Ostensibly, Les Belles Soeurs is the story of Germaine, a wife and mother who has won a million Gold Stamps in a contest—like those that used to be given out by grocery stores, that can to be pasted into books and traded in for home goods. Germaine invites her two sisters and other friends from her parish to come and help her paste stamps into their booklets so that she may claim a catalog's worth of prizes. Perhaps it is because everyone who arrives is jealous of Germaine’s good fortune (and Germaine further provokes these feelings by being neither humble nor a good hostess), but soon this large gathering of family and neighbors start exchanging jabs and then fighting outright. The pasting soon gives way to stealing what each feels is her proper share of her winnings. In the course of the brawling, there are secrets revealed and an estranged sister returns, but Tremblay seems less concerned about the story at hand than he is about letting these characters speak directly about their troubles—very directly. The present action frequently stops for characters to give soliloquies and there are several choral sequences—with the ensemble speaking simultaneously or in a rapid cacophony of lines—on subjects such as the misery of their weekly routine or their love of the game of bingo.
Tremblay’s original was praised for making lyrical a dialect that many had looked down upon. Unfortunately, the English of this version sounds like a literal translation—it is very matter-of-fact and makes the characters seem overly simple. (A translator is not credited in the program and there have been several English translations, none by Tremblay.)
I also feel that the play—though revelatory in its time—has not aged well.
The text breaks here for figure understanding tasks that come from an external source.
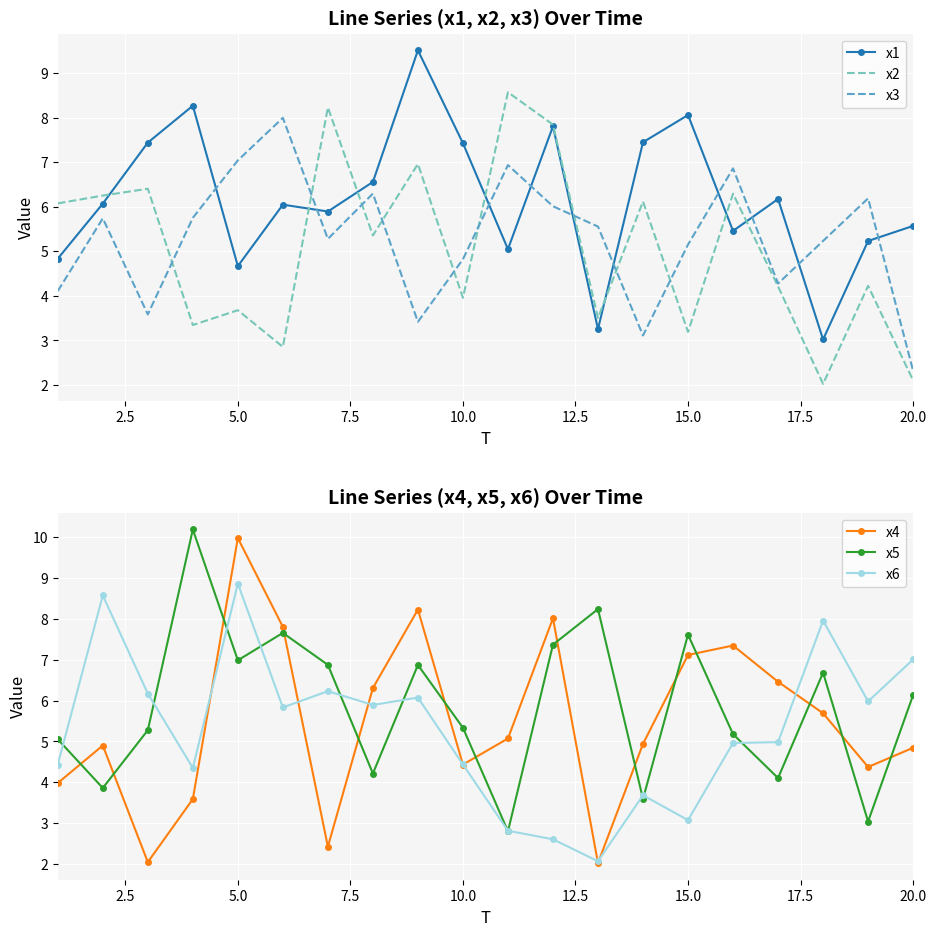

The x2 series shows 4.7 at 15.0. True or false?

False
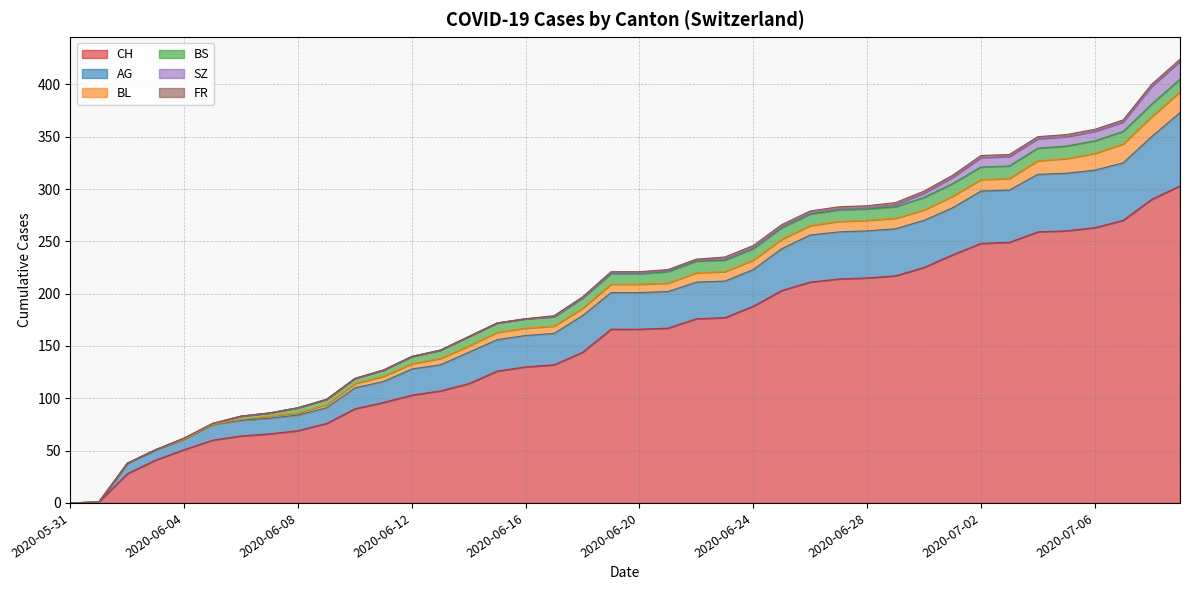

Where does the BL series first go above 8?

2020-06-22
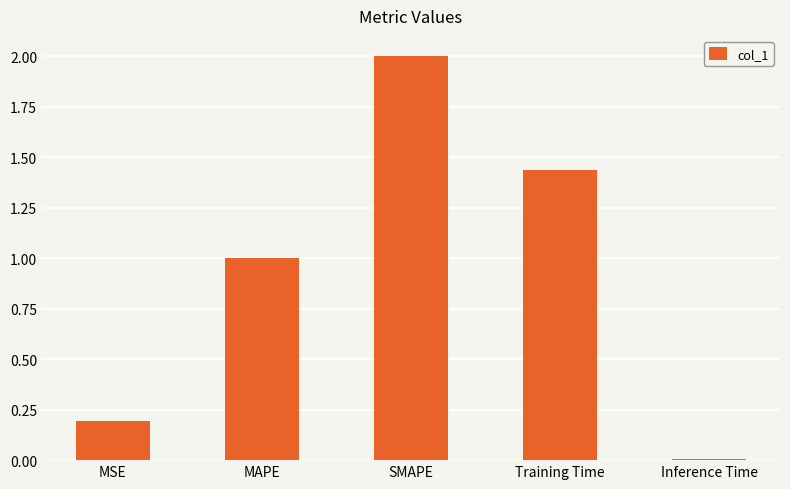

What is the value of the 2nd bar from the left?

1.0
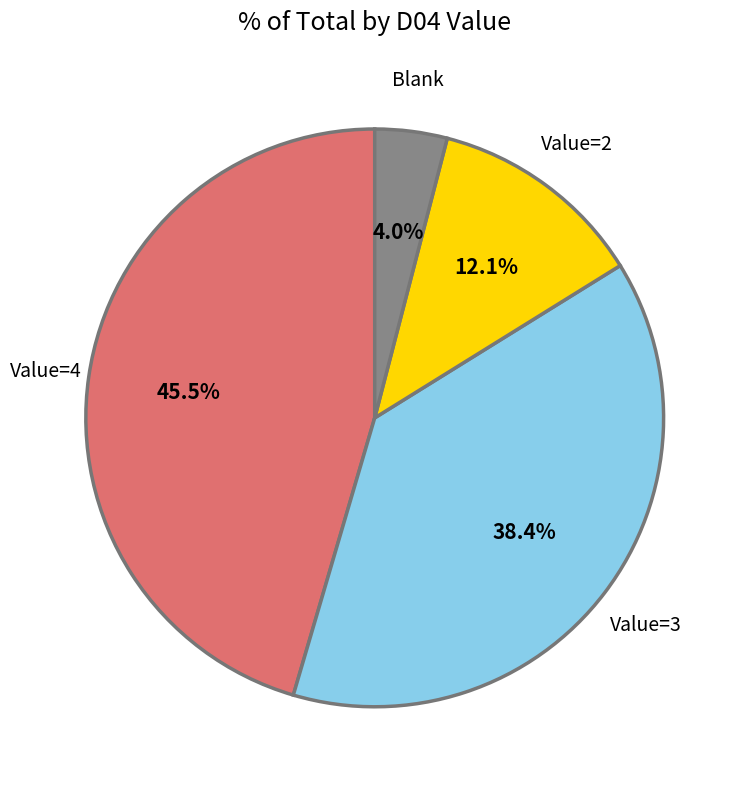

Count the number of slices in the pie.

4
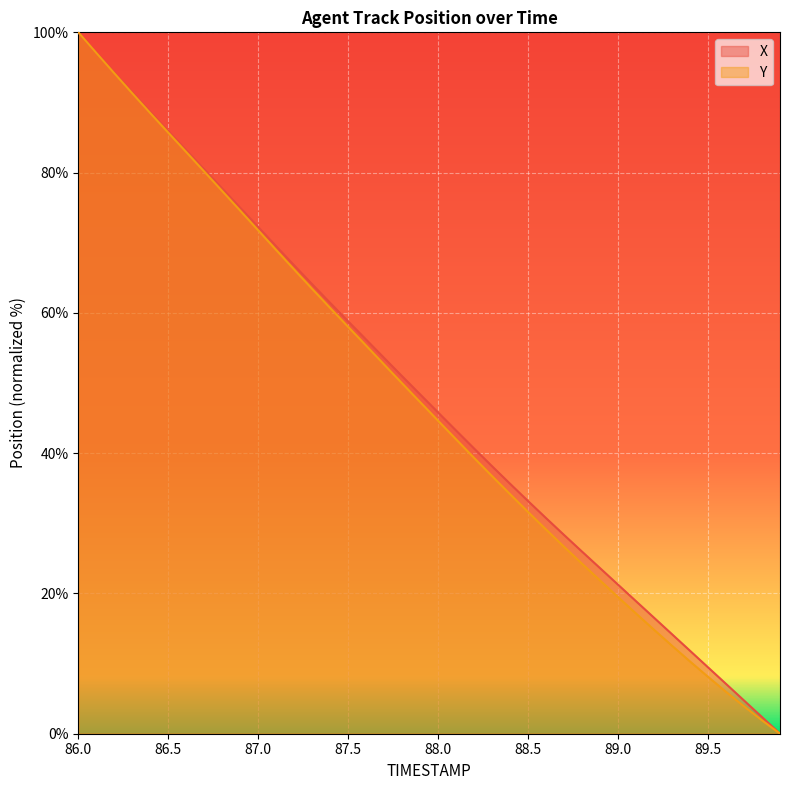

What is the difference between the Y values at 88.0 and 87.0?

27.2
Tremblay’s characterizations are painted with broad strokes and there is little room for subtext or subtlety amongst all the sound and fury. We are now several generations removed from being shocked by any of the ideas presented in the play and as a result what was once groundbreaking social satire is now being played as low comedy. I was amazed at how much of the bile and cruelty these characters showed to each other are served up here as if they were sitcom antics. This is particularly disturbing in the case of one character, Theresa, who has become a caregiver to her wheelchair-bound mother-in-law who seems to be in the late stages of Alzheimer’s. Theresa beats her defenseless mother-in-law in front of us, once even knocking her unconscious, the only way she has found to ‘get her to be quiet’. A number of people in the audience laughed at this as if it were a slapstick routine. Perhaps this is because the play no longer has the resonance as satire to shake people’s sensibilities so the audience simply laughs the whole thing off.
The play’s impact has also been hurt by what I suppose you could call “Culture-Blind Casting.” The setting has been moved from Quebec to ‘a small town in New England’ and the transposition doesn’t make the world of the play feel genuine.
Though I did not enjoy the play itself, I do want to say that Woman Seeking... did impress me with the talented, well-cast ensemble and professional production design. Melanie Blythe and Lauren Casgren-Tindall have not only costumed 15 actresses in 1960s period dress (no small feat), they have delivered a design in which we get a visual insight into each character as she arrives. The set by Dan Jacoby and Heidi B. Andersson and wonderful period props also look great and ground the production solidly in its period. Though the play often has 15 people onstage at once, the most striking moments come during the play’s soliloquies—especially in the stark loneliness Stephanie Hepburn conveys in her story of being in love with the salesman who comes only once a month, as well as the grace and complete openness to the audience that Vivian Meisner has as she shares her character’s dilemma of deciding between the virtues she has been taught and her desires. I hope that in their next production, Woman Seeking... sets its excellent company of artists on material that has more to say to us now, rather than putting some much energy behind a play whose time has passed.